Особенно поразил меня один комиссар с передними золотыми зубами и зековскими кольцами-наколками на пальцах. Последний раз я видел людей с такими наколками в четырнадцатом во время инспекции в Крестах. А как он лихо шарил по чужим вещам. Когда он сдирал кольца с пальцев одной из пассажирок, мне пришлось отвернуться, уставившись в заледенелое стекло вагона. Я старался не слышать ее плача и завываний. Что до меня, то я бы не раздумывая поставил бы этого «революционера» к стенке и рука не дрогнула бы. Но у меня было свое дело, своя миссия, и на меня надеялись важные люди.

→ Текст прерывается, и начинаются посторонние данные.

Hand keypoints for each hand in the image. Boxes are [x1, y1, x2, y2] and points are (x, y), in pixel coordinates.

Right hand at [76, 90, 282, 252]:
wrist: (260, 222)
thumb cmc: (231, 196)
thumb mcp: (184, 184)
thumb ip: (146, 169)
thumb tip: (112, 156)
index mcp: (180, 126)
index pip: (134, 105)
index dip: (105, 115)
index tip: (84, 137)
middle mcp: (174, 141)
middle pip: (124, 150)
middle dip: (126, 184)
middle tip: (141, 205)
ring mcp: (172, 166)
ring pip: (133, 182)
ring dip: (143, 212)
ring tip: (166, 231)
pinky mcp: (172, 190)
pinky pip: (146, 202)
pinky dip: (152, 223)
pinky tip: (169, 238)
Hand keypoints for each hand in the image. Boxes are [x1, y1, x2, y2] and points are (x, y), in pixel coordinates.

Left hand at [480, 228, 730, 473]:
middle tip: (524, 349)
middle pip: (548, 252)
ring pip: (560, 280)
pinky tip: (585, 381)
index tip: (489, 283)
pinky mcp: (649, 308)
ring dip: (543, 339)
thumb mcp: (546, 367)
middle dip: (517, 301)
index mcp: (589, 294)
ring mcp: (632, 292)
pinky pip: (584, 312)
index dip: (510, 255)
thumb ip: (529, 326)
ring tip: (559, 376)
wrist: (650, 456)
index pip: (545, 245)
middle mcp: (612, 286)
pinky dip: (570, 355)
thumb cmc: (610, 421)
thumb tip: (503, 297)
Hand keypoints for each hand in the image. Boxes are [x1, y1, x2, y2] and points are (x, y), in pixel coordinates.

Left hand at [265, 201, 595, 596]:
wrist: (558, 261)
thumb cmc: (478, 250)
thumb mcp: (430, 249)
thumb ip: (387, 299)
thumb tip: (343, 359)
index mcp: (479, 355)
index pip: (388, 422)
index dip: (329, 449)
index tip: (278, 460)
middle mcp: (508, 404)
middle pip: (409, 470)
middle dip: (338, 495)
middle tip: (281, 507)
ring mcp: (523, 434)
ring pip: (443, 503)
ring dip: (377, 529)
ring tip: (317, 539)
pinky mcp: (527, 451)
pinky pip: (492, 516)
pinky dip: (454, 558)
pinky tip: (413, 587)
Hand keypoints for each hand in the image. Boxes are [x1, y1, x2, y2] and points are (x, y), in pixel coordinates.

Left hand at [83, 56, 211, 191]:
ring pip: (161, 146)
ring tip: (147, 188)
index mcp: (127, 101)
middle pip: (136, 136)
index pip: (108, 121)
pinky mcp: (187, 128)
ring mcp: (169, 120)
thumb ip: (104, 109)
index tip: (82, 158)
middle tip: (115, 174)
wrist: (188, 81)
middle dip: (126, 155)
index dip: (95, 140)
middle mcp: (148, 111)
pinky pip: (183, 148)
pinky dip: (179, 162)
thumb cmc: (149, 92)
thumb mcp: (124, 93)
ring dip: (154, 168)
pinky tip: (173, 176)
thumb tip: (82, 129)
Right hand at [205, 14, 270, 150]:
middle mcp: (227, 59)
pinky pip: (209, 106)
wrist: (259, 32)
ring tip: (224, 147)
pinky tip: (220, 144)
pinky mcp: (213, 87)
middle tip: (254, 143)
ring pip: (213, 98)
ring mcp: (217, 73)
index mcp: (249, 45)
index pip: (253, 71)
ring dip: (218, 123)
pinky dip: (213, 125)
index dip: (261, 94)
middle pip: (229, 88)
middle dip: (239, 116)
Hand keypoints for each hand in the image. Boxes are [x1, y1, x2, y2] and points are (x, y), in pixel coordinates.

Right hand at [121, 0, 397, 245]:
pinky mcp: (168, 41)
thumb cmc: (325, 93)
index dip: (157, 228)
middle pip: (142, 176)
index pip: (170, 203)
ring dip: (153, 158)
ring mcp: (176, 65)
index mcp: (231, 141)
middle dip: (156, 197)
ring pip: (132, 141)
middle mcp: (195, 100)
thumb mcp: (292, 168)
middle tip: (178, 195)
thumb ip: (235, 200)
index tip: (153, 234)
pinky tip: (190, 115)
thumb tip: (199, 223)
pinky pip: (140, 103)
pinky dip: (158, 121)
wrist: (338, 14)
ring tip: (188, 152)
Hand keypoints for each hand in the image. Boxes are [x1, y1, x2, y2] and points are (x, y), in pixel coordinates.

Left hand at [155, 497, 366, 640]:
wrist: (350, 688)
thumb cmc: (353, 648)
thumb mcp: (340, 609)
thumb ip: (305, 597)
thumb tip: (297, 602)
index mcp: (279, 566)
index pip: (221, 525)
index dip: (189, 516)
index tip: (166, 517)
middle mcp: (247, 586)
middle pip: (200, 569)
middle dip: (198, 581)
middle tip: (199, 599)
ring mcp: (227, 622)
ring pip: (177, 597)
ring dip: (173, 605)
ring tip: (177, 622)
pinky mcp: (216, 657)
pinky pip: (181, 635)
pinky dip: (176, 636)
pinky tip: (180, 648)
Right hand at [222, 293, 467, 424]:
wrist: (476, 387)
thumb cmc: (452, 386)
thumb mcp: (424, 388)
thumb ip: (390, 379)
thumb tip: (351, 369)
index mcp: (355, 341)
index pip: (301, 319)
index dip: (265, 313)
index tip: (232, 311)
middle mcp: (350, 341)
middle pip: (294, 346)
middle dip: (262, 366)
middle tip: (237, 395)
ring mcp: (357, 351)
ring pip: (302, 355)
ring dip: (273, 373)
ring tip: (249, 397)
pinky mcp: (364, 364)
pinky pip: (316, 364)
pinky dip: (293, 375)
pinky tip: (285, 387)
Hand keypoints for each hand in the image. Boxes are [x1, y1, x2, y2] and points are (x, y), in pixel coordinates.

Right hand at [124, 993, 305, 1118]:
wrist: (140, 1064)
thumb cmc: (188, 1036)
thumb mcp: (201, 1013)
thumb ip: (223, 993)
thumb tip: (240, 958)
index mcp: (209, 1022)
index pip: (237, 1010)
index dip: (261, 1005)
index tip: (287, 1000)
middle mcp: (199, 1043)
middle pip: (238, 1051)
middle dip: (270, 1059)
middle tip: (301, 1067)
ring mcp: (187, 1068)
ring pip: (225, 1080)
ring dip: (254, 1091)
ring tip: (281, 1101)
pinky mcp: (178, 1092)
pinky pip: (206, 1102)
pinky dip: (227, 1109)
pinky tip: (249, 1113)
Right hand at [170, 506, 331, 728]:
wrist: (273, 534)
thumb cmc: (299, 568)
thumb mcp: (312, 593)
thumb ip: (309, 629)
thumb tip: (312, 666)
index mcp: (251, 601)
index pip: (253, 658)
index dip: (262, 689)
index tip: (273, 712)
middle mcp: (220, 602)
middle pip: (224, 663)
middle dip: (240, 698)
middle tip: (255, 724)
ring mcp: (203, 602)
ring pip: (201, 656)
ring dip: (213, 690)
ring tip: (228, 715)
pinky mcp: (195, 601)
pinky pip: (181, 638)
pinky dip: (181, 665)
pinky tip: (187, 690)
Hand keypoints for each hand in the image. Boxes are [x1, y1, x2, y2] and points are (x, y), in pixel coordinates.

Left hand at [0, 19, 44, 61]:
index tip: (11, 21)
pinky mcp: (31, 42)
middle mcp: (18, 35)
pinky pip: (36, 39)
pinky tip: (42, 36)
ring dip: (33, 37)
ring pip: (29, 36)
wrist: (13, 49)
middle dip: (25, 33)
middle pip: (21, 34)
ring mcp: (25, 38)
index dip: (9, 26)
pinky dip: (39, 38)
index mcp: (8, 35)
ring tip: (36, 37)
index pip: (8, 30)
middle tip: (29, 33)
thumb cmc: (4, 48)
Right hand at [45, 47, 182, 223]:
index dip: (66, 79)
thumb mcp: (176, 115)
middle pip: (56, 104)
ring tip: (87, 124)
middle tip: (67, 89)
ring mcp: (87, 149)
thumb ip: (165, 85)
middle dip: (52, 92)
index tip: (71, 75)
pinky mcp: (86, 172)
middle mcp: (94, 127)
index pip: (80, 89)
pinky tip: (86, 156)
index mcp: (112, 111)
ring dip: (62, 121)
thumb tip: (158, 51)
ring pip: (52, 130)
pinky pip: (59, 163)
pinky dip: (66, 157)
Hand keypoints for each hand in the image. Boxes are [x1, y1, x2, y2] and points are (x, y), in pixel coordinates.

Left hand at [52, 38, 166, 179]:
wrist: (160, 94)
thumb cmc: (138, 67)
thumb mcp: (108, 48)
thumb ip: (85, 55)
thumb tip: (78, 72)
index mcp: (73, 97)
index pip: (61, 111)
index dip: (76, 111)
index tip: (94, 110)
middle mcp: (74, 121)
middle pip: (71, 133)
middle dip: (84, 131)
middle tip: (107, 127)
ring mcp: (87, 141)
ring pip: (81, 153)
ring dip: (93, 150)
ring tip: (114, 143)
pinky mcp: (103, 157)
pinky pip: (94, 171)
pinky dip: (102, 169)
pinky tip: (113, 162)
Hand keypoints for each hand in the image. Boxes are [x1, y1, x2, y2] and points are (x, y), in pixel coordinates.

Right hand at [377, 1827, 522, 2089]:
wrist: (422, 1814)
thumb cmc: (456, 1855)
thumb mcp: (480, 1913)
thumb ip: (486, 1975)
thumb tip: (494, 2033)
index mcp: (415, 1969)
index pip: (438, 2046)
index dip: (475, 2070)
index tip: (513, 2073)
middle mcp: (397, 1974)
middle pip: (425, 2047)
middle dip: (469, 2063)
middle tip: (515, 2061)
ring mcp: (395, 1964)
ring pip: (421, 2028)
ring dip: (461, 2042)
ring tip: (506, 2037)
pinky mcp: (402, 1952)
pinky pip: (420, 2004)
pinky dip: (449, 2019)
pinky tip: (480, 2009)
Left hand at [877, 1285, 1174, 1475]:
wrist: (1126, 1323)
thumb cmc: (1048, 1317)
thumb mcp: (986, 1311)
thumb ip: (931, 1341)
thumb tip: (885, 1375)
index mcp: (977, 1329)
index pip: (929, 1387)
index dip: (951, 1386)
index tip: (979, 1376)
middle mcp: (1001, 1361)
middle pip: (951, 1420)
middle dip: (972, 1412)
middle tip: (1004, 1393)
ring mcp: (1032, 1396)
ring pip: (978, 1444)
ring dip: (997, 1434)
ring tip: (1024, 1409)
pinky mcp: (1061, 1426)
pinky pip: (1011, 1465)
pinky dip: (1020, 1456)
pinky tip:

К счастью у меня были хорошо выправленные документы. Лавр Георгиевич лично хлопотал об этом, хотя сделать это сидя под арестом в отеле «Метрополь» было довольно сложно. Впрочем к тому времени, как я добрался до Петербурга ситуация сильно изменилась. Ходили слухи, что и Корнилов и весь его штаб освобождены…
На Николаевском вокзале меня встретил огромный кумач: «Землю — крестьянам». Кумач, побитый непогодой, пошел подтеками и пятнами, отчего казалось, что он и в самом деле покрашен не на фабрике, а вымочен в человеческой крови.
В конце платформы горел маленький костер. Жгли какие-то бухгалтерские книги и обломки старинной резной мебели. Над костром грели руки несколько человек в дешевой одежде с грубыми, небритыми лицами. По кругу шла огромная бутыль самогона, видно конфискованная у кого-то из не слишком расторопных пассажиров. В этот раз я вновь порадовался, что в свое время по настоянию генерала Эрбдели сменил свою офицерскую шинель на простую солдатскую, да еще к тому же сильно ношенную. Добавьте к этому фуражку без опознавательных знаков и поношенный старый вещмешок. В общем, обычный дезертир, бежавший с развалившегося южного фронта.